Ultimately, the future of AI in libraries will be defined not by the tools themselves, but by how thoughtfully libraries harness them to serve their communities. With deliberate strategy, continuous learning, and a commitment to equity and transparency, libraries can lead in modeling how AI can support—not supplant—human expertise in the service of knowledge access, discovery, and engagement.
Conclusion
The implementation of Generative AI to optimize the FAQ system at Goldey-Beacom College Library demonstrates the transformative potential of AI-driven tools in enhancing library services. By applying ChatGPT to refine metadata and reorganize FAQs, we were able to address the challenges of overly specific and siloed topics, creating a more interconnected, user-friendly system. This process improved the discoverability of FAQs and enhanced the overall user experience, providing users with clearer navigation paths and access to related content.
The success of this project hinged on the collaboration between AI-generated suggestions and human oversight. While ChatGPT was instrumental in generating topic tags and suggesting broader categories, human librarians played a critical role in refining the AI’s output and ensuring that the new structure aligned with the library’s goals and user needs. This balance of AI efficiency and human expertise highlights the importance of a hybrid approach when integrating AI into technical services.
The project also provided valuable lessons on managing overly specific topics, ensuring consistency in metadata, and maintaining a balance between specificity and generalization. These insights, combined with practical takeaways for adopting AI in FAQ systems, offer a replicable model for other libraries looking to improve their information systems.

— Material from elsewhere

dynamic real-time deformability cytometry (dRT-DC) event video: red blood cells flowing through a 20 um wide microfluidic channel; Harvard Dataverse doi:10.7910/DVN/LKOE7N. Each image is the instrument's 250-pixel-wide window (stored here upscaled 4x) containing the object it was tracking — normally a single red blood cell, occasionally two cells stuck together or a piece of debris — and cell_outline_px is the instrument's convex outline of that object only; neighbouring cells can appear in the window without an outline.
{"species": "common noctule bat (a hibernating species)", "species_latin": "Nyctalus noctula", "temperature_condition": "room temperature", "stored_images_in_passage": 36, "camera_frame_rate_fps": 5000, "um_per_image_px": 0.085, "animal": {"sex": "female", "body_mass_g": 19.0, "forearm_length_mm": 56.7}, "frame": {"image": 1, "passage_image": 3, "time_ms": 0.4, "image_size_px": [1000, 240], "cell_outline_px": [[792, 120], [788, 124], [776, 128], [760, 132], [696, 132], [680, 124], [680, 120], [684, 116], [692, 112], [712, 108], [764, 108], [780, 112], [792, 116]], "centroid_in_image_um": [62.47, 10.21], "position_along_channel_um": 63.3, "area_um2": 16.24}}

As libraries continue to explore AI applications, this case study underscores the broader potential of Generative AI in areas beyond FAQ management, including cataloging, discovery systems, and virtual reference services. The successful outcomes of this project reflect the growing importance of AI in library technical services, demonstrating that, when thoughtfully implemented, AI can significantly enhance the accessibility and usability of library resources.
Moving forward, Goldey-Beacom College Library’s experience with ChatGPT in optimizing FAQs sets the stage for further exploration of AI-driven solutions. Libraries that embrace these tools stand to benefit from improved user engagement, streamlined operations, and the ability to more effectively meet the evolving needs of their patrons.
Footnotes
Funding
The authors received no financial support for the research, authorship, and/or publication of this article.
Declaration of conflicting interests
The authors declared no potential conflicts of interest with respect to the research, authorship, and/or publication of this article.